Sunday, June 15, 2008

Net neutrality: The value of a byte travelling on the Internet

In response to Richard Bannet's article.


Let us say, for simplicity, that most of us are connected to the best-effort, statistically multiplexed, Internet. What does this mean? This means that every byte on the Internet going from point A to point B will, on average, get the same service from the Internet (same probability of loss, same delay, same delay-jitter, etc.) Therefore the Internet has the tendency to treat each byte traversing it as equal because in our simple example of 2 bytes going from A to B, the fraction of service (or utility) that each byte receives from the Internet is equal.

However, most people agree that the importance, or utility, of every byte on the Internet is not equal. For example, it may be more important to quickly transfer a byte from a voip conversation than a byte from a file transfer. Or it may be more important to send bytes that update stock prices than to send bytes to play a You tube video.

Or so I think. But what do you think? What does Skype think? What does Google think? What does Comcast think? What does the government of a country think? And if they think differently, then whose voice matters? Or should anyone's voice matter more than the others?

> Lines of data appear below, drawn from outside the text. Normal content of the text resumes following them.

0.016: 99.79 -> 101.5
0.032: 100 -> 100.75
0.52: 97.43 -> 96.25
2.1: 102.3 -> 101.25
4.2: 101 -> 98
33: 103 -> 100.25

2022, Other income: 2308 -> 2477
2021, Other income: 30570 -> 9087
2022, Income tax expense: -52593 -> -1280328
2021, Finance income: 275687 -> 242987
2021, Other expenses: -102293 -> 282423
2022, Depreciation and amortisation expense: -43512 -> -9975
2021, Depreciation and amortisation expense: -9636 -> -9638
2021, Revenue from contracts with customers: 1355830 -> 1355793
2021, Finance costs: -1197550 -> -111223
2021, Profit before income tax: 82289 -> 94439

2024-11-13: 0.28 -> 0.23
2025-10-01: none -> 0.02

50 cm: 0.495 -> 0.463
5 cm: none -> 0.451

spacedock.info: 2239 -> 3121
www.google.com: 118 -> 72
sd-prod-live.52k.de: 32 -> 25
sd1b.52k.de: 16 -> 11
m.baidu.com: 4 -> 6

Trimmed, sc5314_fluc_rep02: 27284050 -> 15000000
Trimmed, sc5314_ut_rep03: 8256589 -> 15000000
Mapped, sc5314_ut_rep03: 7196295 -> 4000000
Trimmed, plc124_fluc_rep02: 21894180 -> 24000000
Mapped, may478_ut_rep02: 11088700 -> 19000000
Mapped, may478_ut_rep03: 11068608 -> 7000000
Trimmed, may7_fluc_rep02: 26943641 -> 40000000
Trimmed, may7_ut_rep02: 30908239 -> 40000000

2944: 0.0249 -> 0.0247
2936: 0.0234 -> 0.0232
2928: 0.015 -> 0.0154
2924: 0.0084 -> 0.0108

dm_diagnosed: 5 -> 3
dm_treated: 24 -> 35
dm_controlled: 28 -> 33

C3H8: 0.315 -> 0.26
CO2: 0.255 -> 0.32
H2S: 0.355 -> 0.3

This is the key point of the Net Neutrality corundum. Everyone agrees that the present design of the best-effort Internet is suboptimal in that it treats every byte as equal and gives equal precedence to equal fractions of content. But the issue with doing away with this Net Neutrality model is that vested interests will decide which particular byte is more important than another byte. Can we trust one single company, or authority, to make the correct decision on this one? As a market believer, I would first say that let the market decide, i.e., let the price per byte, and hence the value attached to that particular byte, be the deciding factor. But the big issue is whether a flexible, effective, and dynamic market of this sort can be set up and quickly integrated with the existing and upcoming Internet protocols. Until this happens, I am more comfortable with time-tested simple statistical multiplexing, the fair but sub-optimal egalitarian algorithm, to do the job.

I am relieved that the question of Net Neutrality does have a technical solution - setup a market to do the job. I am just concerned of whether there is enough political patience to wait for the technology to develop this byte market we will need.